**TASK PROMPT**
Scan the data below for lines holding the word "left", and copy each line found.

**INPUT RECORDS**
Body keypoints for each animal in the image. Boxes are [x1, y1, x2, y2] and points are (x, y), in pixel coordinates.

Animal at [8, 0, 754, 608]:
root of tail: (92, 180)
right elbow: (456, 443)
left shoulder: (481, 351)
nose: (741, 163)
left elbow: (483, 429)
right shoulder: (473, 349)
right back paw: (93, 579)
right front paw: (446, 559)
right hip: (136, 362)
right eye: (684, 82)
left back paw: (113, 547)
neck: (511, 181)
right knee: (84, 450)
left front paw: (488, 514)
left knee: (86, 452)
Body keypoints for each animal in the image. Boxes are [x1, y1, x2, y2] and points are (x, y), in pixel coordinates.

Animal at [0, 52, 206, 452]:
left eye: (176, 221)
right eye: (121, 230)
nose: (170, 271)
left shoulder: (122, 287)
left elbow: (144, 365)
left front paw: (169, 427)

**REPLY**
left shoulder: (481, 351)
left elbow: (483, 429)
left back paw: (113, 547)
left front paw: (488, 514)
left knee: (86, 452)
left eye: (176, 221)
left shoulder: (122, 287)
left elbow: (144, 365)
left front paw: (169, 427)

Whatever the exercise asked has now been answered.